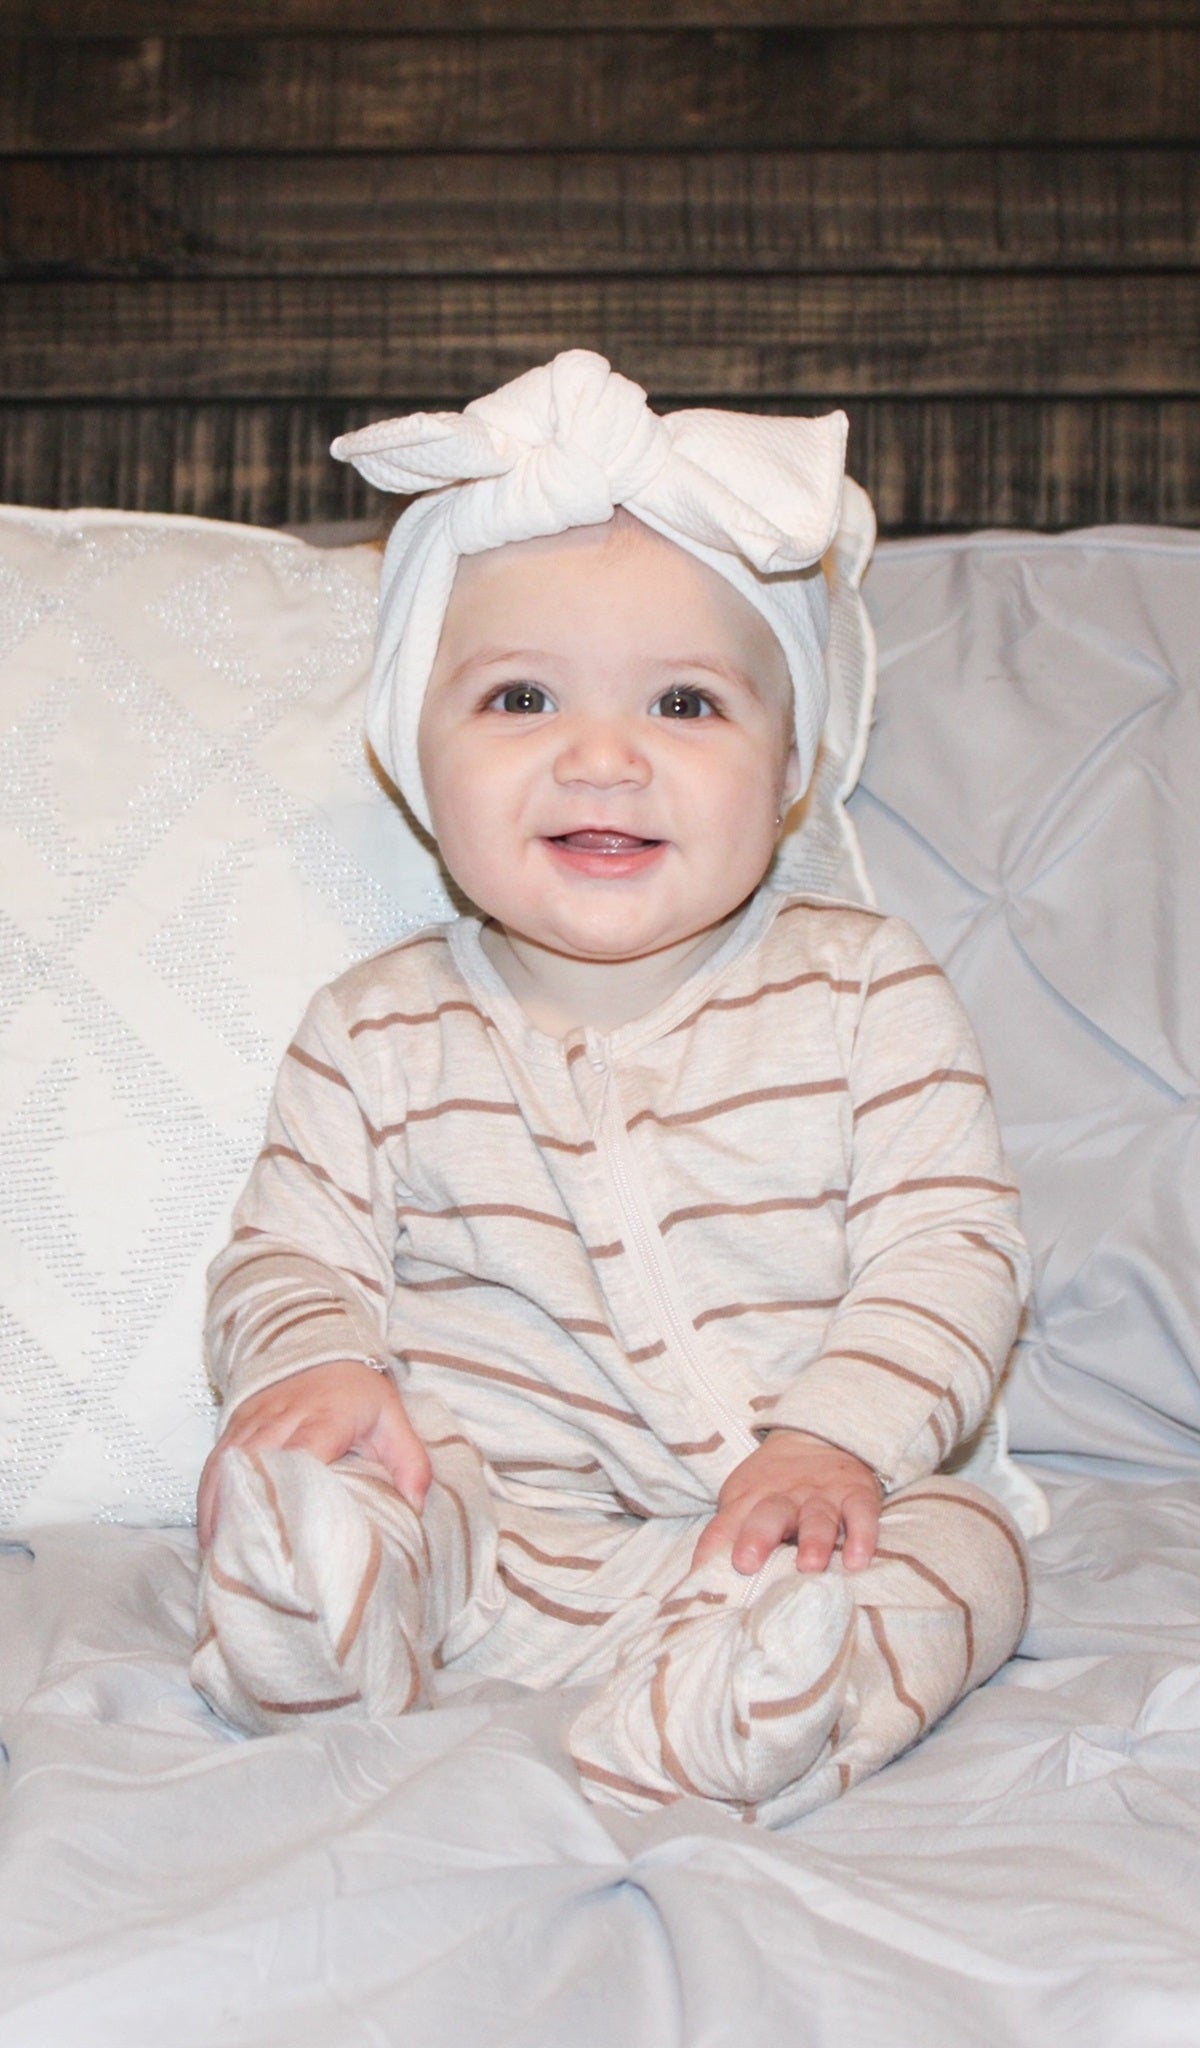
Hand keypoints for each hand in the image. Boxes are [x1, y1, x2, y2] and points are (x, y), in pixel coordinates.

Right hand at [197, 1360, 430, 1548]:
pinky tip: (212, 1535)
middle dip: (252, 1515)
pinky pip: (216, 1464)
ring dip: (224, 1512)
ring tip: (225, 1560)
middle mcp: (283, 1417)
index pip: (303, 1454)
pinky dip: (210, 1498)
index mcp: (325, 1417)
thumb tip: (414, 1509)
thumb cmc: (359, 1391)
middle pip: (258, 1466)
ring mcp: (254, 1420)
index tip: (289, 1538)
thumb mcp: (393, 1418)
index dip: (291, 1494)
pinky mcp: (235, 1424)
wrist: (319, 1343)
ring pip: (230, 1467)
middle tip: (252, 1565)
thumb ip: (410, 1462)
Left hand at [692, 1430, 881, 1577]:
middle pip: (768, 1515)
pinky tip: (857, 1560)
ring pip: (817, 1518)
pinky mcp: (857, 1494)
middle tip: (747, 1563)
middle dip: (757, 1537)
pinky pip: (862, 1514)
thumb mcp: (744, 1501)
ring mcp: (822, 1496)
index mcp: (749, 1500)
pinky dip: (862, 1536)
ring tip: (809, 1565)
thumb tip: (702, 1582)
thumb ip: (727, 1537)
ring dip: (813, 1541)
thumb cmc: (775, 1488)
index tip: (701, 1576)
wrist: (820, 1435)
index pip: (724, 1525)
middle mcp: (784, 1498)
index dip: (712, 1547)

BRIEF
Apart from the pictures, set down all the entries above exactly.

FINAL ANSWER
Hand keypoints for each hand in the image. Boxes are [x1, y1, x2, y2] and points are (x, y), in pixel coordinates.

Right hand at [197, 1360, 430, 1548]:
pinky tip: (212, 1535)
middle dip: (252, 1515)
pinky pip: (216, 1464)
ring dip: (224, 1512)
ring tip: (225, 1560)
middle mcp: (283, 1417)
index pip: (303, 1454)
pinky dip: (210, 1498)
index mcp: (325, 1417)
thumb tip: (414, 1509)
thumb cmc: (359, 1391)
middle pip: (258, 1466)
ring mcp: (254, 1420)
index tip: (289, 1538)
thumb mcp: (393, 1418)
index dip: (291, 1494)
pinky mcp: (235, 1424)
wrist: (319, 1343)
ring pip: (230, 1467)
middle tip: (252, 1565)
thumb ip: (410, 1462)
Left hand at [692, 1430, 881, 1577]:
middle pip: (768, 1515)
pinky tip: (857, 1560)
ring pip: (817, 1518)
pinky mcp: (857, 1494)
middle tip: (747, 1563)
middle dip: (757, 1537)
pinky pip: (862, 1514)
thumb mcp: (744, 1501)
ring mcp: (822, 1496)
index mcp: (749, 1500)
pinky dip: (862, 1536)
ring tip: (809, 1565)
thumb tip: (702, 1582)
thumb ip: (727, 1537)
ring dip: (813, 1541)
thumb cmc: (775, 1488)
index tip: (701, 1576)
wrist: (820, 1435)
index pip: (724, 1525)
middle mcp: (784, 1498)
index dip: (712, 1547)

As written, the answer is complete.